Copy out the records below, substituting "camera view" for every "pose" and changing nothing else. Omit the pictures.

Stored entries
━━━━━━━━━━━━━━━━━━━━

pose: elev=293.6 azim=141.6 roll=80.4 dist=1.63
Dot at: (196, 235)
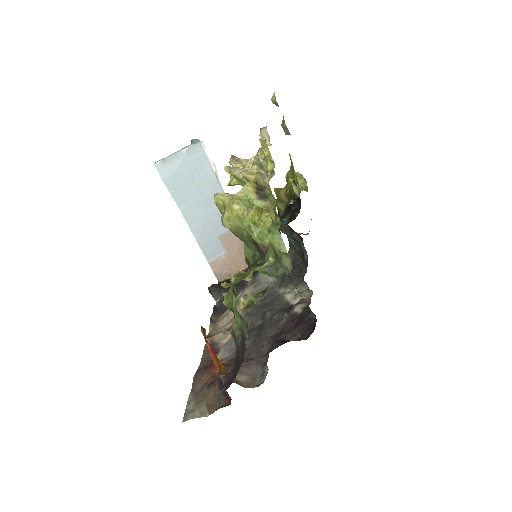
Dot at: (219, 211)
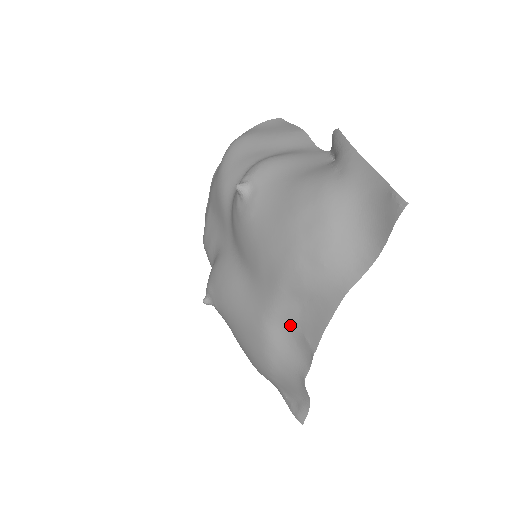
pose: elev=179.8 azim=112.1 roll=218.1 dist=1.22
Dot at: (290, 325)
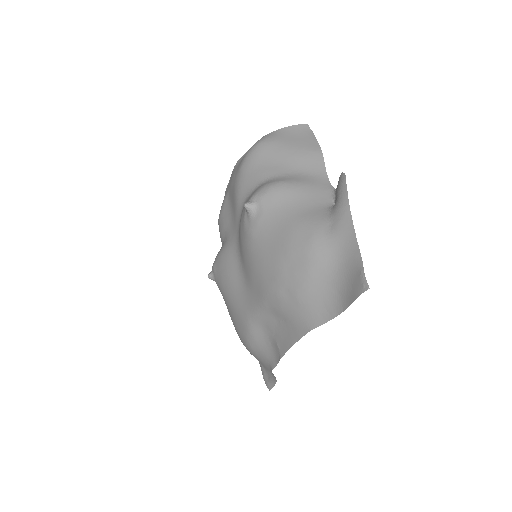
Dot at: (268, 329)
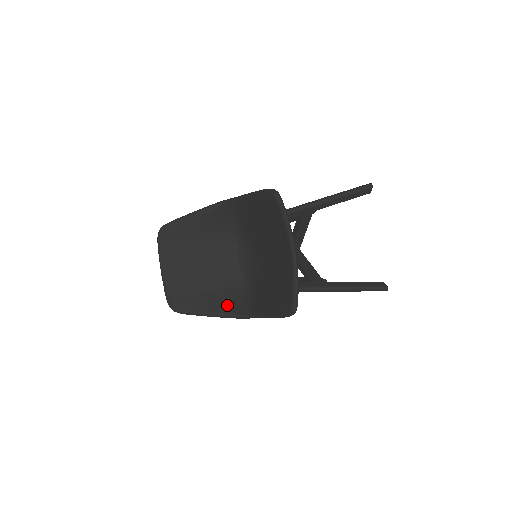
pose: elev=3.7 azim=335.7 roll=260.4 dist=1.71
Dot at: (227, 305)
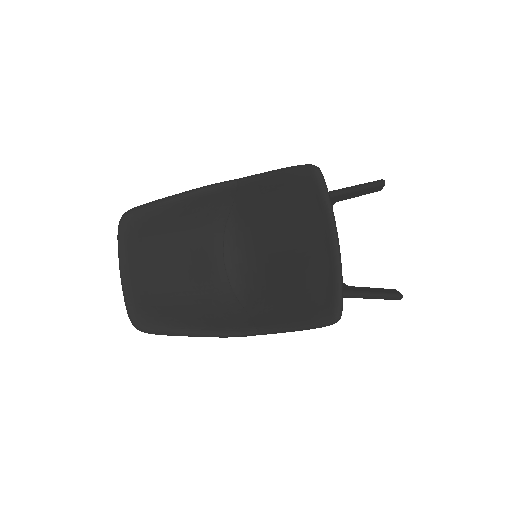
Dot at: (215, 320)
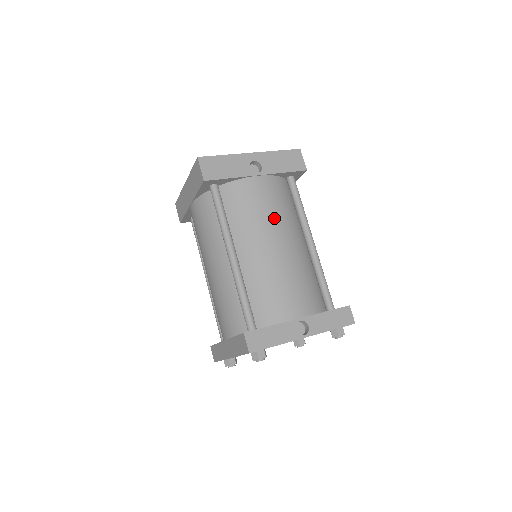
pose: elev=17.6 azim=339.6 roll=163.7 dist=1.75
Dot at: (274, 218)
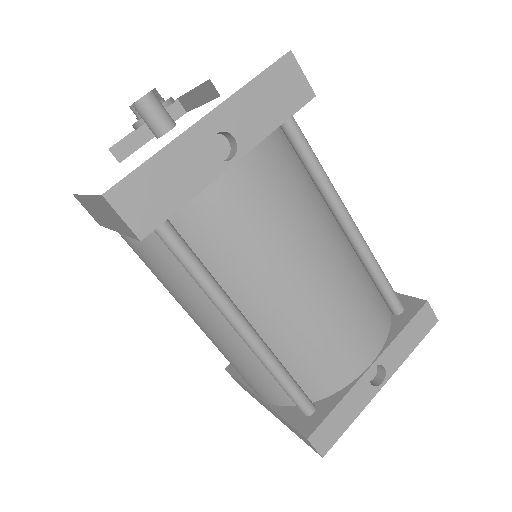
Dot at: (290, 232)
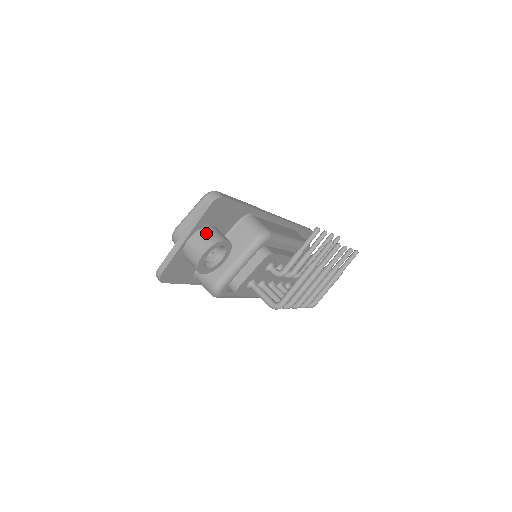
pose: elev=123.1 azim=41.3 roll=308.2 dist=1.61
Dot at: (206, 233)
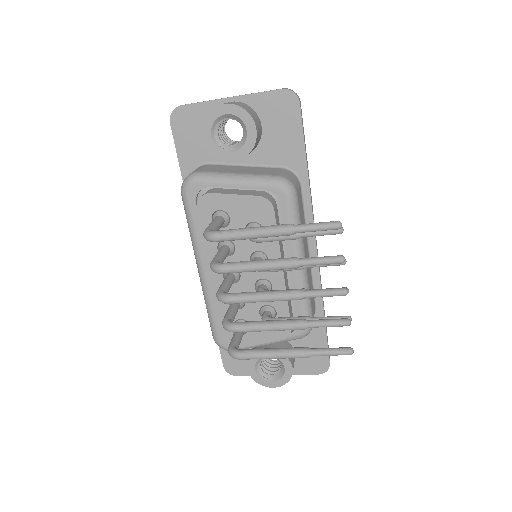
Dot at: (250, 108)
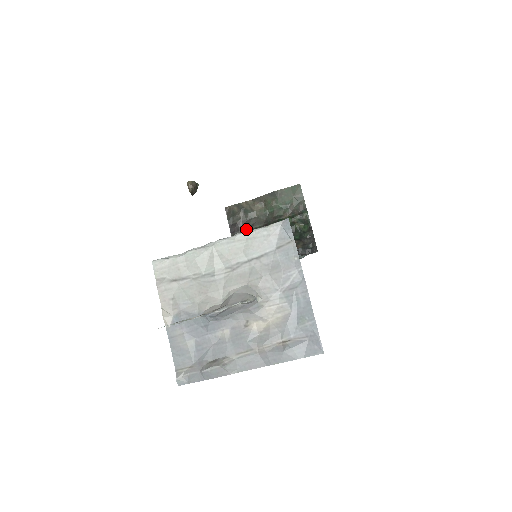
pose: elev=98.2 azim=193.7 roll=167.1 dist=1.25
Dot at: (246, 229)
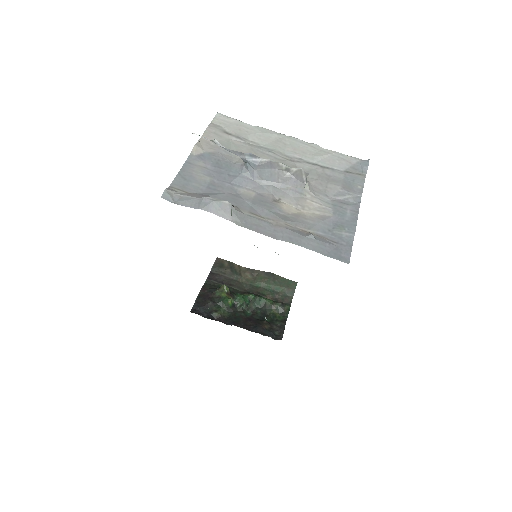
Dot at: occluded
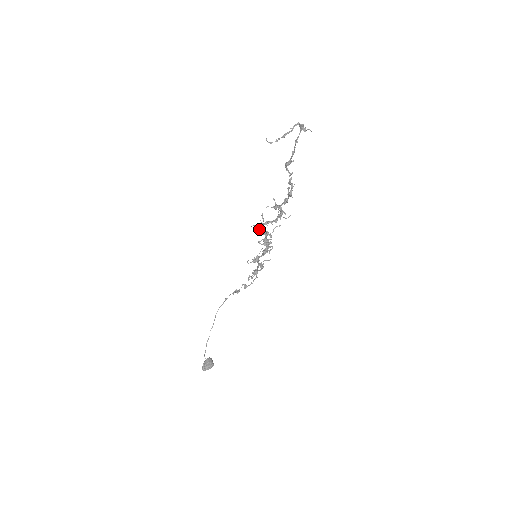
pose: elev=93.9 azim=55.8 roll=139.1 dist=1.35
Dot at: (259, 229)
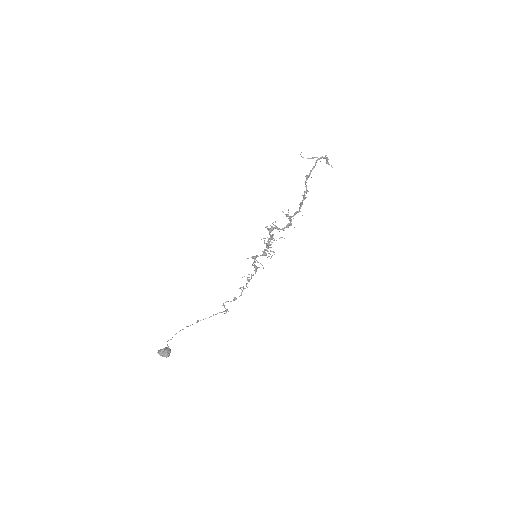
Dot at: occluded
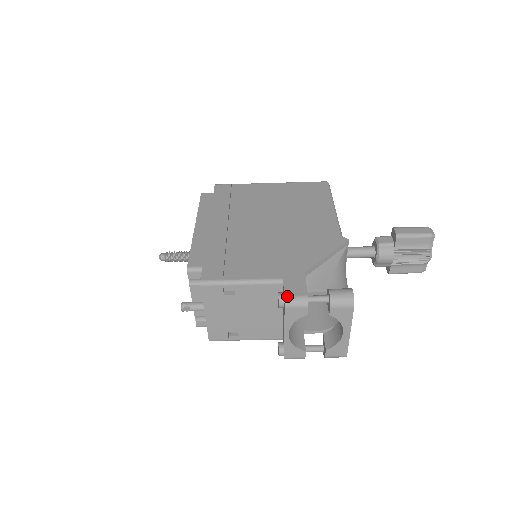
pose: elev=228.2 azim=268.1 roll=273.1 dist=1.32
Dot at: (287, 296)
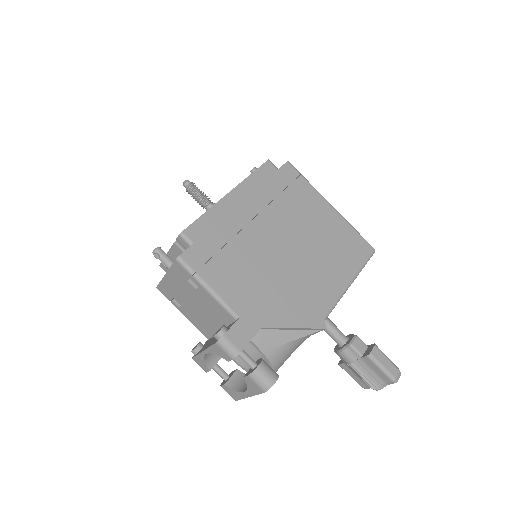
Dot at: (226, 337)
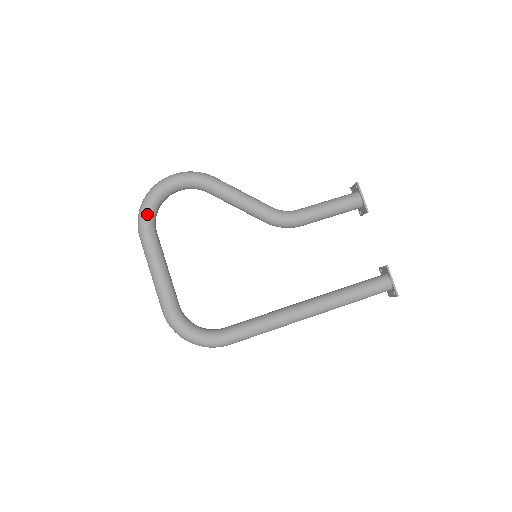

━━━━━━━━━━━━━━━━━━━━

**EXERCISE ANSWER**.
camera view: elev=293.6 azim=141.6 roll=80.4 dist=1.63
Dot at: (196, 235)
Dot at: (219, 211)
camera view: elev=179.8 azim=112.1 roll=218.1 dist=1.22
Dot at: (290, 325)
Dot at: (268, 329)
camera view: elev=3.7 azim=335.7 roll=260.4 dist=1.71
Dot at: (227, 305)
Dot at: (215, 320)
camera view: elev=17.6 azim=339.6 roll=163.7 dist=1.75
Dot at: (274, 218)
Dot at: (290, 232)
camera view: elev=123.1 azim=41.3 roll=308.2 dist=1.61
Dot at: (206, 233)
Dot at: (250, 108)
camera view: elev=98.2 azim=193.7 roll=167.1 dist=1.25
Dot at: (246, 229)
Dot at: occluded
camera view: elev=93.9 azim=55.8 roll=139.1 dist=1.35
Dot at: (259, 229)
Dot at: occluded
camera view: elev=228.2 azim=268.1 roll=273.1 dist=1.32
Dot at: (287, 296)
Dot at: (226, 337)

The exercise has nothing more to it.